* [EXCERPTED TEXT]:
* START *
Skip to content

Latest commit

 

History

History
134 lines (112 loc) · 5.2 KB

multigen_lru.rst

File metadata and controls

134 lines (112 loc) · 5.2 KB

Multigenerational LRU

Quick Start

Build Configurations

Required

Set CONFIG_LRU_GEN=y.

Optional

Set CONFIG_LRU_GEN_ENABLED=y to turn the feature on by default.

Runtime Configurations

Required

Write 1 to /sys/kernel/mm/lru_gen/enable if the feature was not turned on by default.

Optional

Write N to /sys/kernel/mm/lru_gen/min_ttl_ms to protect the working set of N milliseconds. The OOM killer is invoked if this working set cannot be kept in memory.

Optional

Read /sys/kernel/debug/lru_gen to confirm the feature is turned on. This file has the following output:

memcg  memcg_id  memcg_path
  node  node_id
    min_gen  birth_time  anon_size  file_size
    ...
    max_gen  birth_time  anon_size  file_size

min_gen is the oldest generation number and max_gen is the youngest generation number. birth_time is in milliseconds. anon_size and file_size are in pages.

Phones/Laptops/Workstations

No additional configurations required.
* END *
* [MATERIAL SHOWN]:
* START *
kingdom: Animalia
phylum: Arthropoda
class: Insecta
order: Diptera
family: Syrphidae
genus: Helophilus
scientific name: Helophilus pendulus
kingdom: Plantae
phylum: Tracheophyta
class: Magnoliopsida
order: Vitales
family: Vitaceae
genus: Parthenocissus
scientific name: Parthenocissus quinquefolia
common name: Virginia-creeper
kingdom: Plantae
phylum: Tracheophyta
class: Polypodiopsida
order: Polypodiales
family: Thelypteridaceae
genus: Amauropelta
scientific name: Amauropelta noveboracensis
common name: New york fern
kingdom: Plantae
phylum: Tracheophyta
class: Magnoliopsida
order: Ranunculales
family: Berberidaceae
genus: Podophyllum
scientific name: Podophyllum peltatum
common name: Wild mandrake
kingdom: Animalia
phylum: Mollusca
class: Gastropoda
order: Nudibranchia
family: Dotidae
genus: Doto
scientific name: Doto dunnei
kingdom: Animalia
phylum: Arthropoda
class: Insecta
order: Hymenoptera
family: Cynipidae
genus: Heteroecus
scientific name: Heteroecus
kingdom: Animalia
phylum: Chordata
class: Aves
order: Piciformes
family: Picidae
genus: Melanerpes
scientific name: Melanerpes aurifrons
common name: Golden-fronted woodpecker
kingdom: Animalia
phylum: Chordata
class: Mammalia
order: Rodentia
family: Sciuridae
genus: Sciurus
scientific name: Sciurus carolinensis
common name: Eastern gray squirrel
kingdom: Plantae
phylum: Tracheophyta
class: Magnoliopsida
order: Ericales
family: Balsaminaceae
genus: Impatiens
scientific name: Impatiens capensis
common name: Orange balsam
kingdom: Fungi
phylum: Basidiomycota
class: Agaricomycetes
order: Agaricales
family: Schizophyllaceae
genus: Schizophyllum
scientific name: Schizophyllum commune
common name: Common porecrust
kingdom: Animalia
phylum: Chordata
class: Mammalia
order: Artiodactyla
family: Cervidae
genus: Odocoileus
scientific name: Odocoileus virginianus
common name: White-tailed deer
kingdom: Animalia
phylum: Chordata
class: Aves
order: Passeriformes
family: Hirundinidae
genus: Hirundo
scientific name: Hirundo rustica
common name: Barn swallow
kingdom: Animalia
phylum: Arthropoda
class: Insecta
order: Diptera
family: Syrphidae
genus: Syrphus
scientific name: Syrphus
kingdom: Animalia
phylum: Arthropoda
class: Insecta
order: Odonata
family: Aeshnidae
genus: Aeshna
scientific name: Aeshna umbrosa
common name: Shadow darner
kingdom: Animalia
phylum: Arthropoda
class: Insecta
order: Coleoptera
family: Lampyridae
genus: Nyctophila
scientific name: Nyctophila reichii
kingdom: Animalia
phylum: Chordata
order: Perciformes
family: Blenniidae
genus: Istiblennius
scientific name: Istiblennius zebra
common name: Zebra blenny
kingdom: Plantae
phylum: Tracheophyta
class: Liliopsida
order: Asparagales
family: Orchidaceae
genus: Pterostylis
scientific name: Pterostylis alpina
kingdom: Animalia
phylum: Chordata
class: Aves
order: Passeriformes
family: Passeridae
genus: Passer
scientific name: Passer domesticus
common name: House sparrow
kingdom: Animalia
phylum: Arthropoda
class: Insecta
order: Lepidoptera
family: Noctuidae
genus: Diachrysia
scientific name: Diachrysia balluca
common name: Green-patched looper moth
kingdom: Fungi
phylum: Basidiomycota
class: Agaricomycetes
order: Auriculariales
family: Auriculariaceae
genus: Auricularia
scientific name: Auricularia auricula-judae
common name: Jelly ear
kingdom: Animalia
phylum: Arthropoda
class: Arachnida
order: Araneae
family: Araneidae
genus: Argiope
* END *
* [TASKS AND EXERCISES]:
1 – Rewrite the paragraph of the Multigenerational LRU page that begins "min_gen is the oldest generation number" as a bulleted list, keeping all of its facts.
2 – Continue the Multigenerational LRU page from its last line.

* [RESULTS BY TASK]:
1 –
- min_gen: the oldest generation number
- max_gen: the youngest generation number
- birth_time: given in milliseconds
- anon_size and file_size: given in pages

2 –
Servers/Data Centers

To support more generations

Change CONFIG_NR_LRU_GENS to a larger number.

To support more tiers

Change CONFIG_TIERS_PER_GEN to a larger number.

To support full stats

Set CONFIG_LRU_GEN_STATS=y.

Working set estimation

Write + memcg_id node_id max_gen [swappiness] to /sys/kernel/debug/lru_gen to invoke the aging, which scans PTEs for accessed pages and then creates the next generation max_gen+1. A swap file and a non-zero swappiness, which overrides vm.swappiness, are required to scan PTEs mapping anon pages.

Proactive reclaim

Write - memcg_id node_id min_gen [swappiness] [nr_to_reclaim] to /sys/kernel/debug/lru_gen to invoke the eviction, which evicts generations less than or equal to min_gen. min_gen should be less than max_gen-1 as max_gen and max_gen-1 are not fully aged and therefore cannot be evicted. nr_to_reclaim can be used to limit the number of pages to evict. Multiple command lines are supported, so does concatenation with delimiters , and ;.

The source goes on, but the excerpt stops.